>>
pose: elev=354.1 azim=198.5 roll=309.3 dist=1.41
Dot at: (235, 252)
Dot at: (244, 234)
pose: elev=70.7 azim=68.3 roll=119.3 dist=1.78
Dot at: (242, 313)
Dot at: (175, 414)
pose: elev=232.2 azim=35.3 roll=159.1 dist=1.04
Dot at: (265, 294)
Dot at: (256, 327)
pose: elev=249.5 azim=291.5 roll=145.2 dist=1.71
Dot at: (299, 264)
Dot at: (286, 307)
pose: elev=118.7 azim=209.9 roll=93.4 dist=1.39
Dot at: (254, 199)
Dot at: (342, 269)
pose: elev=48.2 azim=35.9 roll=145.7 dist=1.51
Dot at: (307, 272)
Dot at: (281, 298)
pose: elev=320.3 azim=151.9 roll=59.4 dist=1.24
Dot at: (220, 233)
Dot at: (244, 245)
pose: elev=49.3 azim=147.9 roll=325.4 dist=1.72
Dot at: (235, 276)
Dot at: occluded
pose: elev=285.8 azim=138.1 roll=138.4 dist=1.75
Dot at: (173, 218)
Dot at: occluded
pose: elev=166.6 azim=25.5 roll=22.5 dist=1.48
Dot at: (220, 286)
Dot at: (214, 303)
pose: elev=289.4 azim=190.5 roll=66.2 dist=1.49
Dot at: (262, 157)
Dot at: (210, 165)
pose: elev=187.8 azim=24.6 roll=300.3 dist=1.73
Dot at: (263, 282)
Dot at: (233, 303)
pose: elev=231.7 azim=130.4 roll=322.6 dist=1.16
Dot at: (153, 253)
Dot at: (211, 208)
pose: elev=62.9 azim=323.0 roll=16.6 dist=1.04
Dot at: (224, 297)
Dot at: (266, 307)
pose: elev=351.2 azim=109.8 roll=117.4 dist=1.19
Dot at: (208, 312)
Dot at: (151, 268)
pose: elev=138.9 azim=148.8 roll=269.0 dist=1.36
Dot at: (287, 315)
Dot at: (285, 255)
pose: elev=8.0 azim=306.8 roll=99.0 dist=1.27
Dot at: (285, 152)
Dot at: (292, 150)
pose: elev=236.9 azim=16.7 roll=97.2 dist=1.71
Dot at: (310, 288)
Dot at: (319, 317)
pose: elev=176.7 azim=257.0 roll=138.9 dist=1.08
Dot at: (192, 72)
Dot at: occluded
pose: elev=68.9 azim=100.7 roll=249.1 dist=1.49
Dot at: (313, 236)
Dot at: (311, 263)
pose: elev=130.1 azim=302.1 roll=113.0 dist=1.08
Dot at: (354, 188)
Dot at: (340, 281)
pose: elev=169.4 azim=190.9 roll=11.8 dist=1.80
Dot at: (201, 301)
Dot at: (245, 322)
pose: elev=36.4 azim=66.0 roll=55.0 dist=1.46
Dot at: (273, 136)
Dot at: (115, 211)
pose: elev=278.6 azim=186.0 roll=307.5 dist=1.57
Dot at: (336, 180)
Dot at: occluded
<<
### [TASK TO COMPLETE]
Can you format the listing above as a Markdown table with the columns Row and Line, numbering each line under Row and putting the line itself under Line, with blank lines left out?

### [TASK RESULT]
| Row | Line |
|---|---|
| 1 | pose: elev=354.1 azim=198.5 roll=309.3 dist=1.41 |
| 2 | Dot at: (235, 252) |
| 3 | Dot at: (244, 234) |
| 4 | pose: elev=70.7 azim=68.3 roll=119.3 dist=1.78 |
| 5 | Dot at: (242, 313) |
| 6 | Dot at: (175, 414) |
| 7 | pose: elev=232.2 azim=35.3 roll=159.1 dist=1.04 |
| 8 | Dot at: (265, 294) |
| 9 | Dot at: (256, 327) |
| 10 | pose: elev=249.5 azim=291.5 roll=145.2 dist=1.71 |
| 11 | Dot at: (299, 264) |
| 12 | Dot at: (286, 307) |
| 13 | pose: elev=118.7 azim=209.9 roll=93.4 dist=1.39 |
| 14 | Dot at: (254, 199) |
| 15 | Dot at: (342, 269) |
| 16 | pose: elev=48.2 azim=35.9 roll=145.7 dist=1.51 |
| 17 | Dot at: (307, 272) |
| 18 | Dot at: (281, 298) |
| 19 | pose: elev=320.3 azim=151.9 roll=59.4 dist=1.24 |
| 20 | Dot at: (220, 233) |
| 21 | Dot at: (244, 245) |
| 22 | pose: elev=49.3 azim=147.9 roll=325.4 dist=1.72 |
| 23 | Dot at: (235, 276) |
| 24 | Dot at: occluded |
| 25 | pose: elev=285.8 azim=138.1 roll=138.4 dist=1.75 |
| 26 | Dot at: (173, 218) |
| 27 | Dot at: occluded |
| 28 | pose: elev=166.6 azim=25.5 roll=22.5 dist=1.48 |
| 29 | Dot at: (220, 286) |
| 30 | Dot at: (214, 303) |
| 31 | pose: elev=289.4 azim=190.5 roll=66.2 dist=1.49 |
| 32 | Dot at: (262, 157) |
| 33 | Dot at: (210, 165) |
| 34 | pose: elev=187.8 azim=24.6 roll=300.3 dist=1.73 |
| 35 | Dot at: (263, 282) |
| 36 | Dot at: (233, 303) |
| 37 | pose: elev=231.7 azim=130.4 roll=322.6 dist=1.16 |
| 38 | Dot at: (153, 253) |
| 39 | Dot at: (211, 208) |
| 40 | pose: elev=62.9 azim=323.0 roll=16.6 dist=1.04 |
| 41 | Dot at: (224, 297) |
| 42 | Dot at: (266, 307) |
| 43 | pose: elev=351.2 azim=109.8 roll=117.4 dist=1.19 |
| 44 | Dot at: (208, 312) |
| 45 | Dot at: (151, 268) |
| 46 | pose: elev=138.9 azim=148.8 roll=269.0 dist=1.36 |
| 47 | Dot at: (287, 315) |
| 48 | Dot at: (285, 255) |
| 49 | pose: elev=8.0 azim=306.8 roll=99.0 dist=1.27 |
| 50 | Dot at: (285, 152) |
| 51 | Dot at: (292, 150) |
| 52 | pose: elev=236.9 azim=16.7 roll=97.2 dist=1.71 |
| 53 | Dot at: (310, 288) |
| 54 | Dot at: (319, 317) |
| 55 | pose: elev=176.7 azim=257.0 roll=138.9 dist=1.08 |
| 56 | Dot at: (192, 72) |
| 57 | Dot at: occluded |
| 58 | pose: elev=68.9 azim=100.7 roll=249.1 dist=1.49 |
| 59 | Dot at: (313, 236) |
| 60 | Dot at: (311, 263) |
| 61 | pose: elev=130.1 azim=302.1 roll=113.0 dist=1.08 |
| 62 | Dot at: (354, 188) |
| 63 | Dot at: (340, 281) |
| 64 | pose: elev=169.4 azim=190.9 roll=11.8 dist=1.80 |
| 65 | Dot at: (201, 301) |
| 66 | Dot at: (245, 322) |
| 67 | pose: elev=36.4 azim=66.0 roll=55.0 dist=1.46 |
| 68 | Dot at: (273, 136) |
| 69 | Dot at: (115, 211) |
| 70 | pose: elev=278.6 azim=186.0 roll=307.5 dist=1.57 |
| 71 | Dot at: (336, 180) |
| 72 | Dot at: occluded |